読書感想文


家康入神伝 江戸魔道幻譚
橋本純著
ハルキホラー文庫
2000年8月28日第1刷
定価762円

 徳川家康が関東に転封になったのは、豊臣秀吉が彼を遠隔地に引き離すためではなかった。実は彼につきそう茶坊主、東甫が龍脈を持つ町である江戸を新たな都として発展させるために仕組んだことだったのだ。東甫は密教の幻術を駆使し、天台密教の使い手である南光坊天海とともに江戸の龍を抑える町づくりを進める。さらに、緻密な計画の元に術をもって諸大名を動かし、家康に天下を取らせるようし向けていく。対する石田三成は、京都の陰陽師、半井泰道に命じて陰陽道で対抗する。密教が勝つか陰陽道が勝つか、そして関東に眠る龍は目覚めるのか。現在に続く遠大な計画が始まる。
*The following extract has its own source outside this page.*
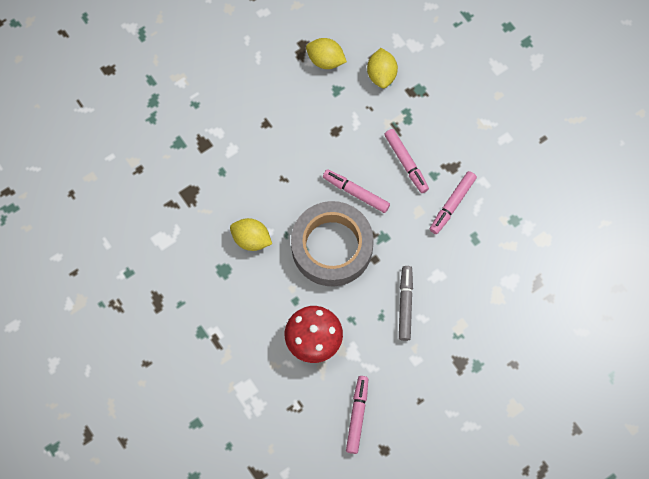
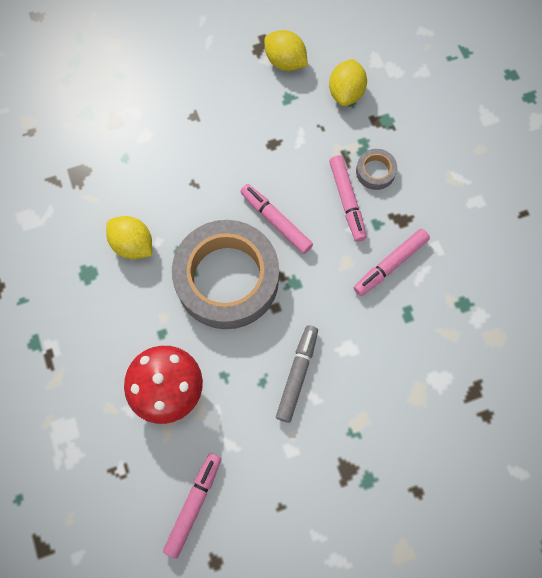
camera: 15 degrees right, 0 degrees up
(422, 134) = (375, 171): none -> grey tape

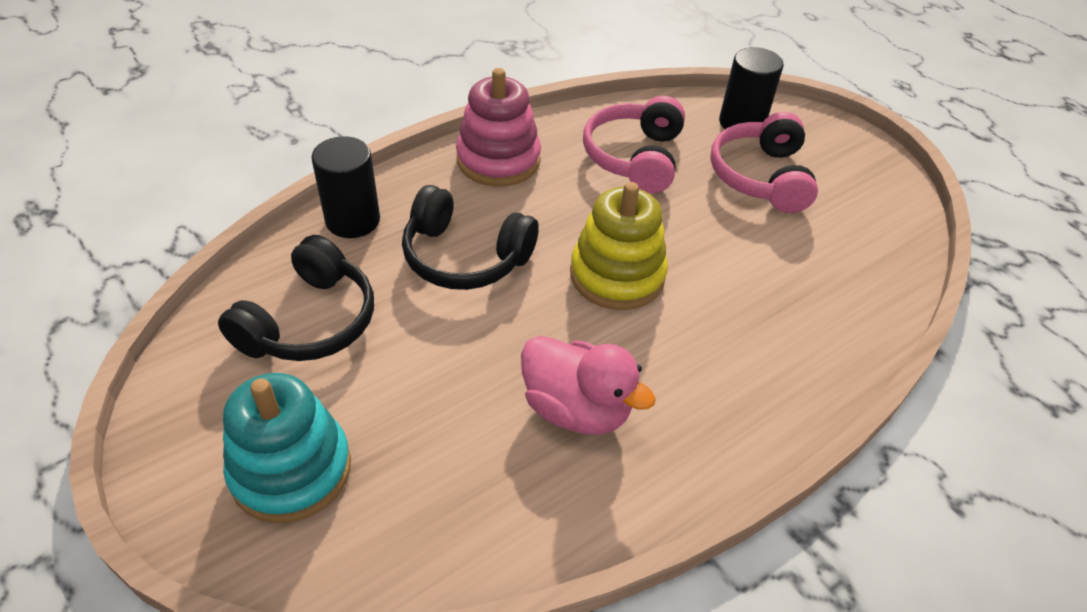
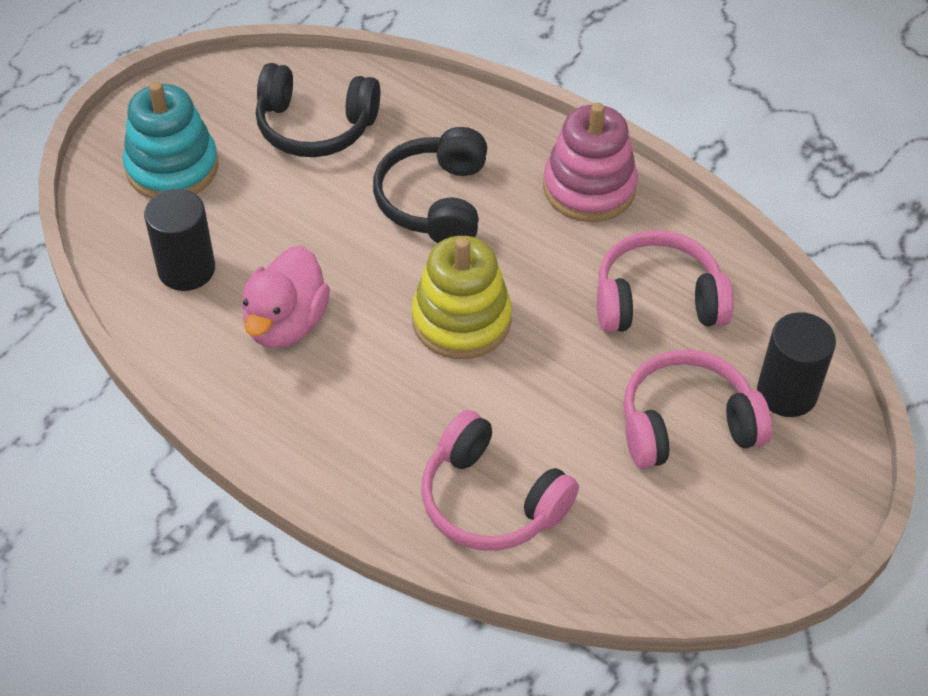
camera: 75 degrees right, 5 degrees up
(353, 220) = (446, 111): black cylinder -> black cylinder (186, 269)
(821, 306) = (491, 500): none -> pink headphones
 江戸の風水をはじめとして、多様なアイデアをドンドンと繰り出し、都市計画を主人公とした異色の戦国物語に仕上げている。その点はなかなかユニークで、面白い。ただ、時代伝奇小説の体裁をとりながら、文体や展開が架空戦記のものになってしまっている。長らく多数の架空戦記を書き続けてきた作者だけに、そこはしかたないのだろうが、テーマやモチーフを考えると違和感が残ってしまった。
 また、東甫という人物の術が万能過ぎてあまりにも家康側に都合のよすぎる展開になってしまっているのも気になるところ。アイデアは面白いだけに、あまり生のまま出さずに小出しにするなどの工夫があればと悔やまれてならない。